#241 closed defect (fixed)
too many open files
Reported by: | dmn | Owned by: | kjdon |
---|---|---|---|
Priority: | very high | Milestone: | 3.04 Release |
Component: | Greenstone3 Runtime | Severity: | major |
Keywords: | Cc: |
Description
Tomcat falls over with too many open files
these are typically open .ldb files, in normal operation GS3 has several open ldb files per collection (3,4,5,6...)
Linux systems usually have a 1024 limit, over time the no. of open files grows and if it peaks over the limit Tomcat and GS3 crash
Here is sample output from lsof showing several (6) ldb files open at once for the collection ikrgrxv:
java 23255 daven 191rR REG 0,18 143581 19743405 /home/daven/research/greenstone3/web/sites/localsite/collect/ikrgrxv/index/text/ikrgrxv.ldb (goblin:/export/home/staff/daven) java 23255 daven 192rR REG 0,18 143581 19743405 /home/daven/research/greenstone3/web/sites/localsite/collect/ikrgrxv/index/text/ikrgrxv.ldb (goblin:/export/home/staff/daven) java 23255 daven 193rR REG 0,18 143581 19743405 /home/daven/research/greenstone3/web/sites/localsite/collect/ikrgrxv/index/text/ikrgrxv.ldb (goblin:/export/home/staff/daven) java 23255 daven 443rR REG 0,18 143581 19743405 /home/daven/research/greenstone3/web/sites/localsite/collect/ikrgrxv/index/text/ikrgrxv.ldb (goblin:/export/home/staff/daven) java 23255 daven 444rR REG 0,18 143581 19743405 /home/daven/research/greenstone3/web/sites/localsite/collect/ikrgrxv/index/text/ikrgrxv.ldb (goblin:/export/home/staff/daven) java 23255 daven 445rR REG 0,18 143581 19743405 /home/daven/research/greenstone3/web/sites/localsite/collect/ikrgrxv/index/text/ikrgrxv.ldb (goblin:/export/home/staff/daven)
This is mainly derived from just re-configuring the collection repeatedly: e.g. with a URL such as
http://kiwi.cs.waikato.ac.nz:8090/greenstone3/classic?a=s&sa=c
Guess: somewhere in the collection reconfigure (or caching code?) we are holding onto references that keep file handles open and if you have enough collections this will eventually kill Tomcat.

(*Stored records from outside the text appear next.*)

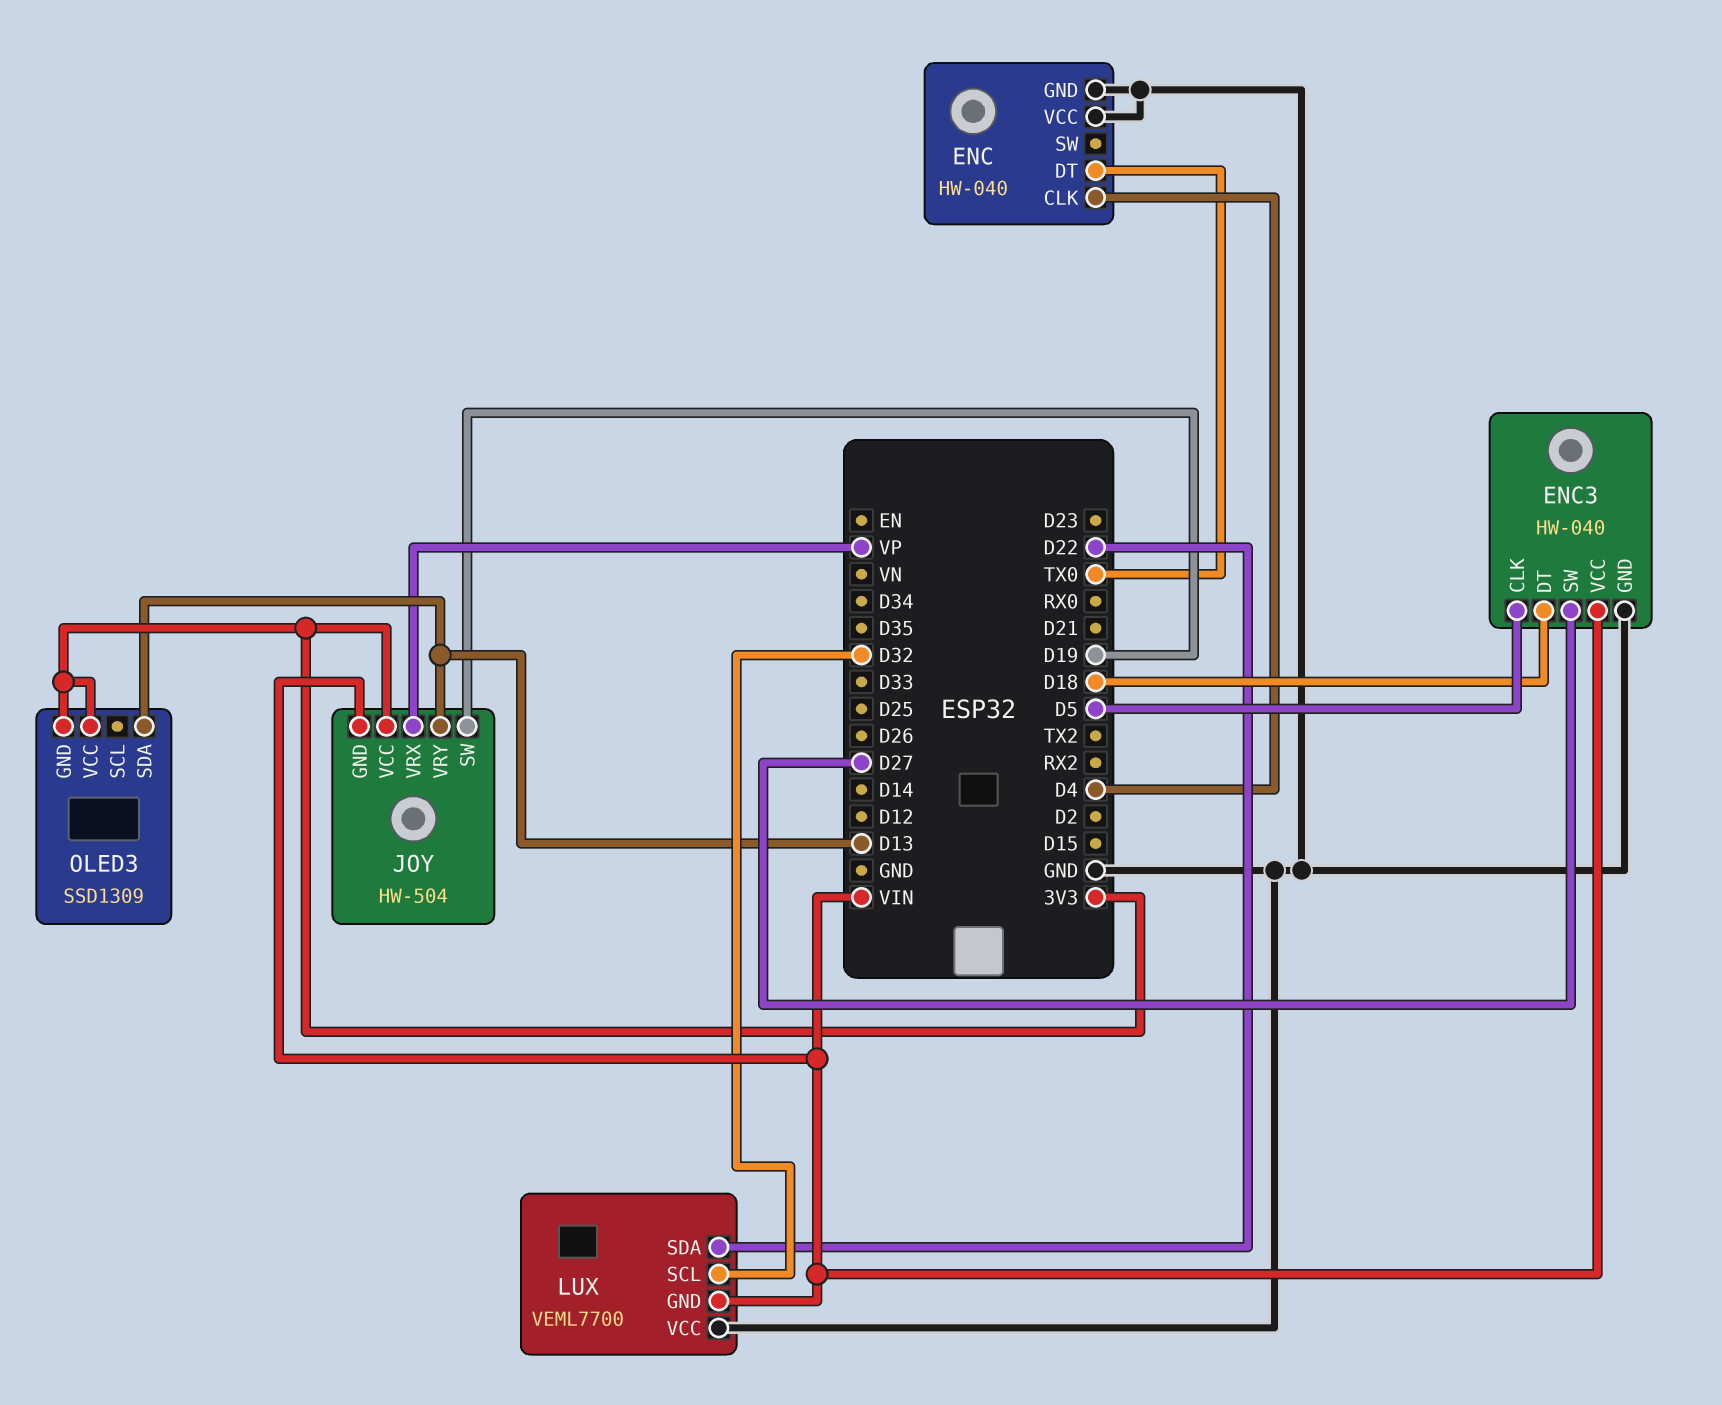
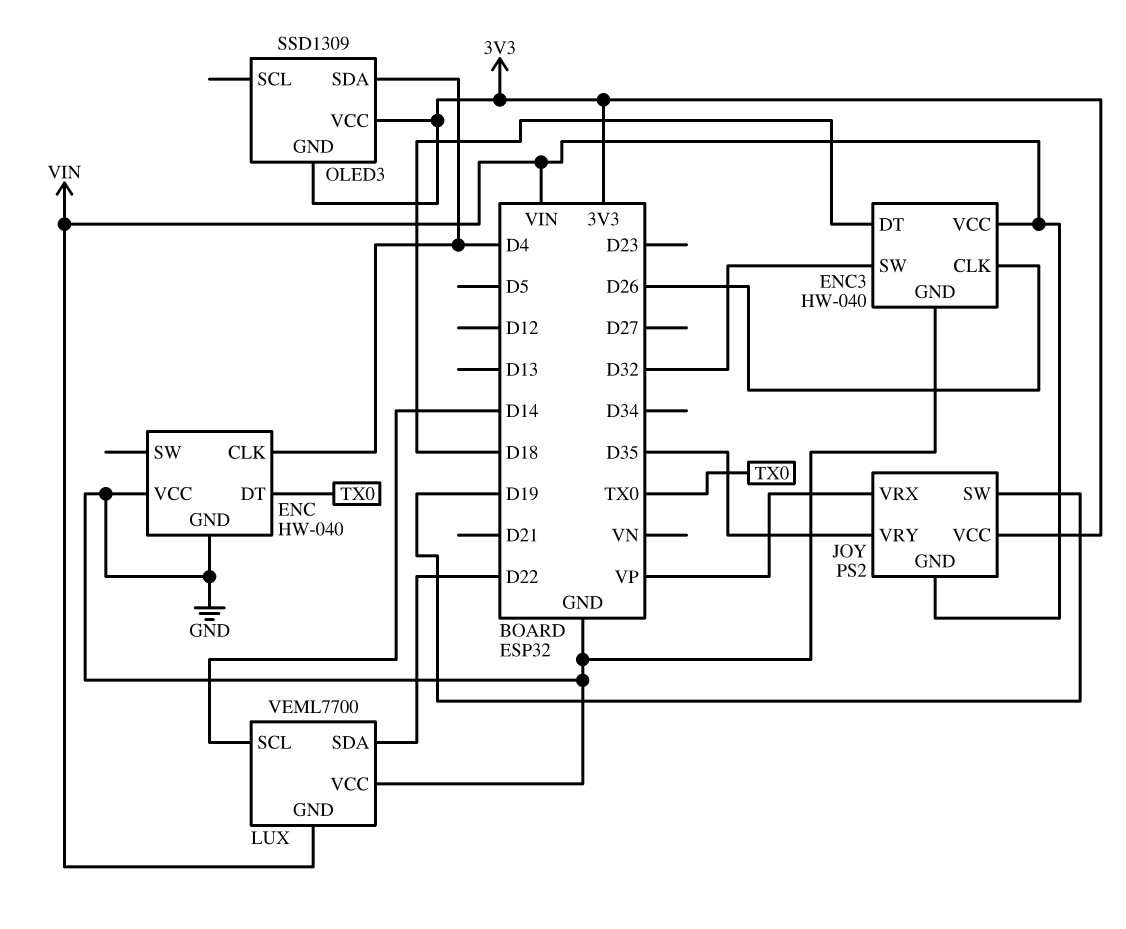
ENC3 pin CLK: D5 -> D26
ENC3 pin SW: D27 -> D32
JOY: HW-504 -> PS2
JOY pin VRY: D13 -> D35
LUX pin SCL: D32 -> D14
OLED3 pin SDA: D13 -> D4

Because most of the open file handles (approx 75%) are ldb files then the problem is with the GDBM code, either the Java wrapper or the native code.
You will see errors in the Tomcat logs like this:
SEVERE: Error reading tld listeners java.io.FileNotFoundException: /home/daven/research/greenstone3/packages/tomcat/work/Catalina/localhost/greenstone3/tldCache.ser (Too many open files) java.io.FileNotFoundException: /home/daven/research/greenstone3/packages/tomcat/work/Catalina/localhost/greenstone3/tldCache.ser (Too many open files) java.io.FileNotFoundException: /home/daven/research/greenstone3/packages/tomcat/conf/web.xml (Too many open files)
in
greenstone3/packages/tomcat/logs/catalina<date>.log
The actual files involved vary as not finding files produces unpredictable errors.

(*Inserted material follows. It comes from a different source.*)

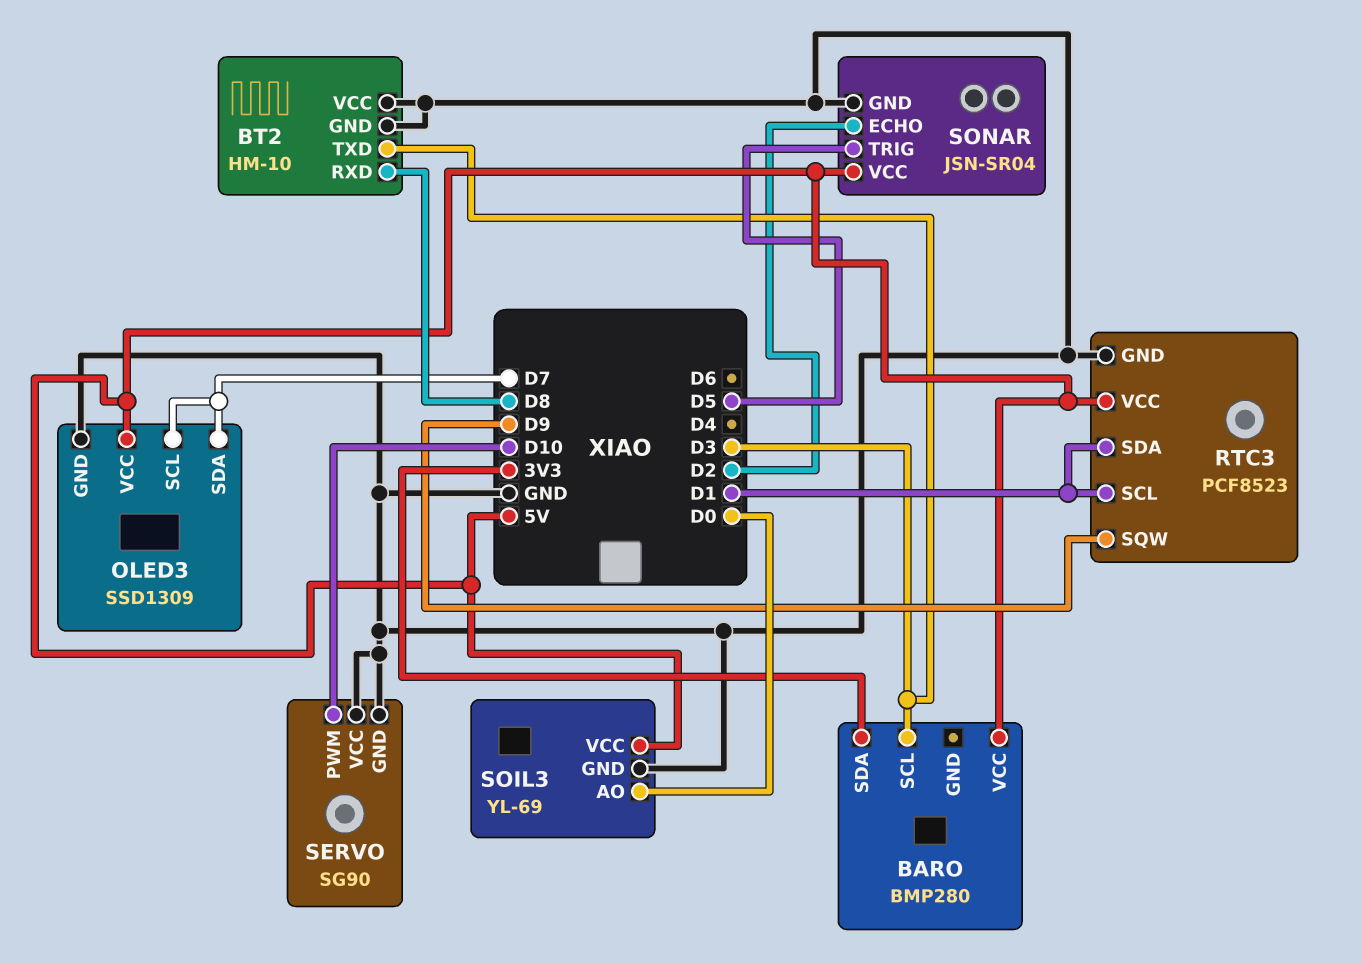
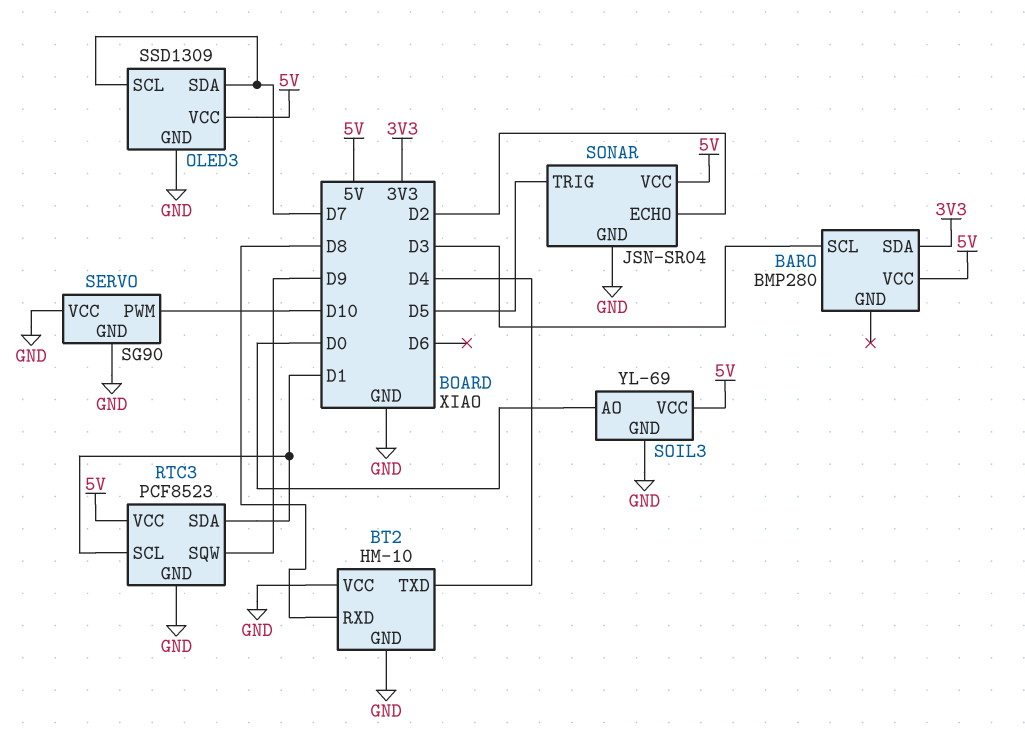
BT2 pin TXD: D3 -> D4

this Bash script gives you an idea of how to check this:
TOMCAT_ID=ps ux | grep tomcat | grep java | grep -v grep | awk -F" " '{ print $2 }'
echo "Tomcat_ID: $TOMCAT_ID"
NUM_OPEN_FILES=/usr/sbin/lsof -p $TOMCAT_ID | wc -l
echo "open files: $NUM_OPEN_FILES"
Change History (6)
comment:1 by , 16 years ago
comment:2 by , 16 years ago
Owner: | changed from | to
---|
comment:3 by , 16 years ago
Status: | new → assigned |
---|
comment:4 by , 16 years ago
Resolution: | → fixed |
---|---|
Status: | assigned → closed |
I have fixed the ever increasing number of file handles. On a reconfigure, the old collection object wasn't being cleaned up properly. Now it is (hopefully). Multiple reconfigures shouldn't increase the number of file handles now.
However, there is still a problem that if the number of collections is too large, then there couldbe too many file handles. See new ticket #250.

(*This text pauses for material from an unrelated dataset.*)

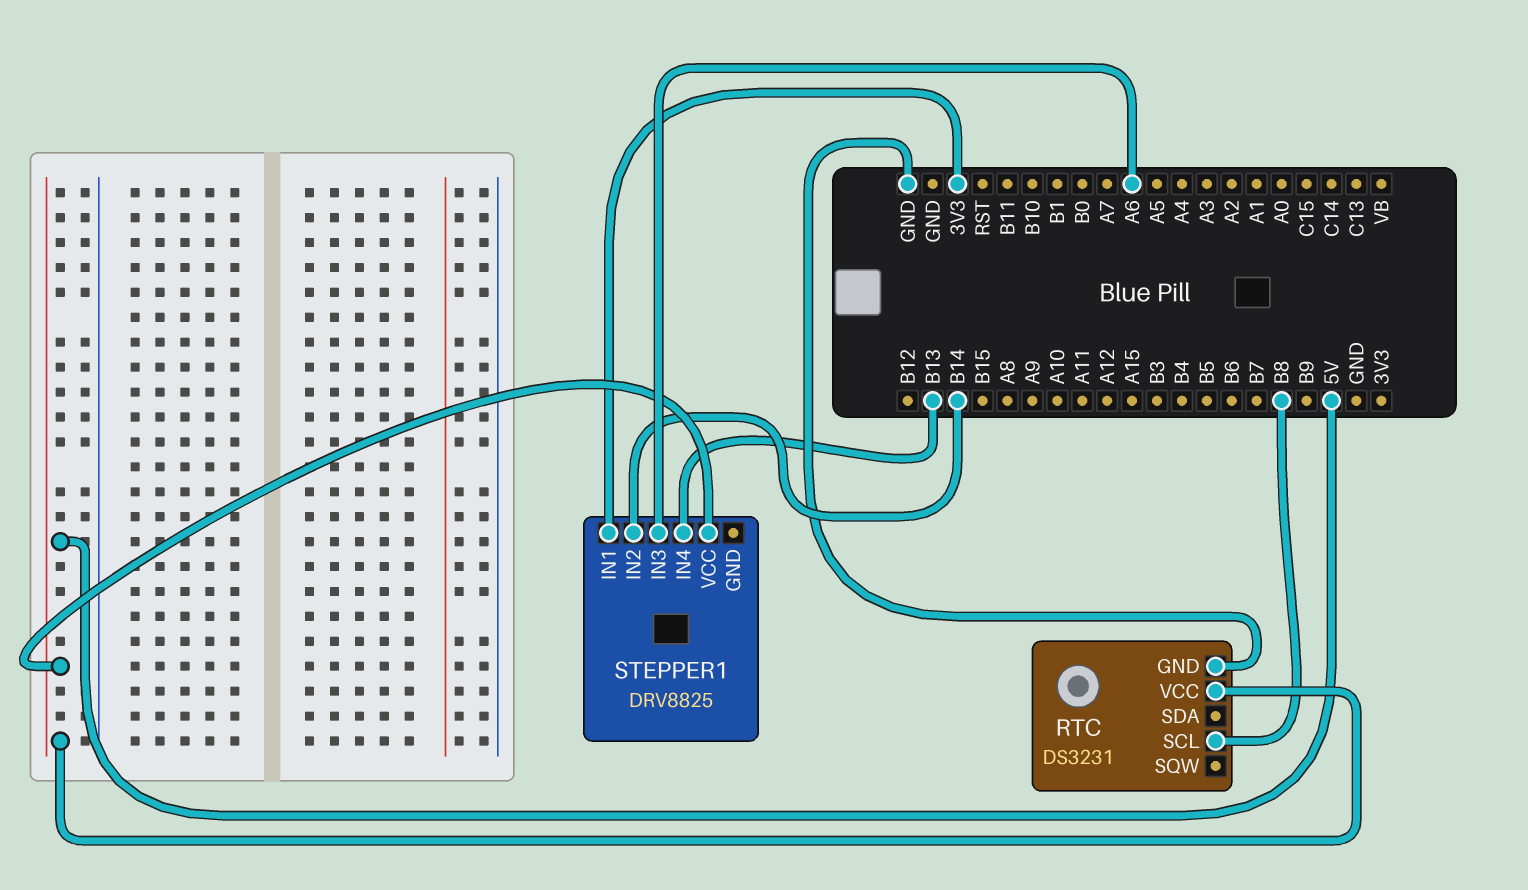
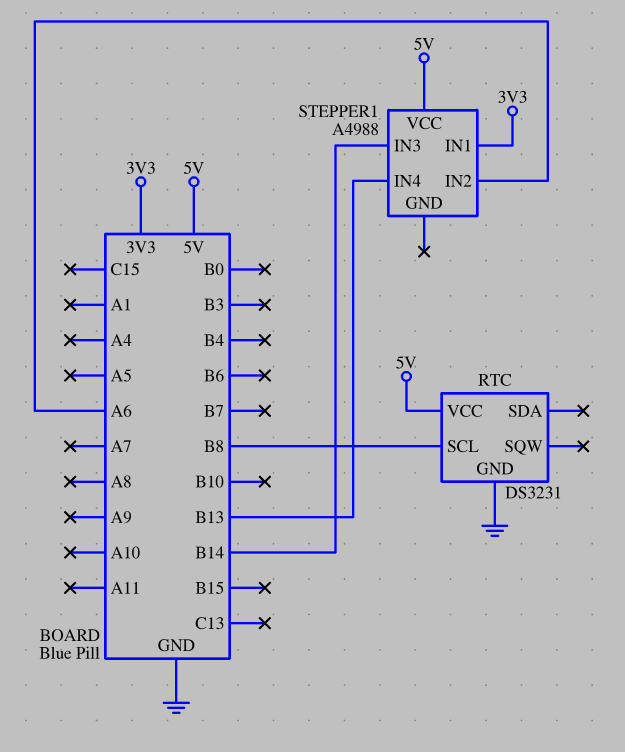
STEPPER1: DRV8825 -> A4988
STEPPER1 pin IN2: B14 -> A6
STEPPER1 pin IN3: A6 -> B14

comment:5 by , 9 years ago
Severity: | → major |
---|
It seems that the open ldb files are connected to the number of open services, so in here:
http://trac.greenstone.org/browser/greenstone3/trunk/src/java/org/greenstone/gsdl3/service/GS2Browse.java?rev=14185
this code:
keeps an open file handle via
protected GDBMWrapper gdbm_src
If you force a cleanUp() at the end of the configure() method then the open files are reduced but the web UI (and maybe the SOAP UI?) falls over.
If the architecture we have is an open file for each classifier (or 1 per browse and 1 per search or similar) then I think it will not scale and needs to be fundamentally rewritten.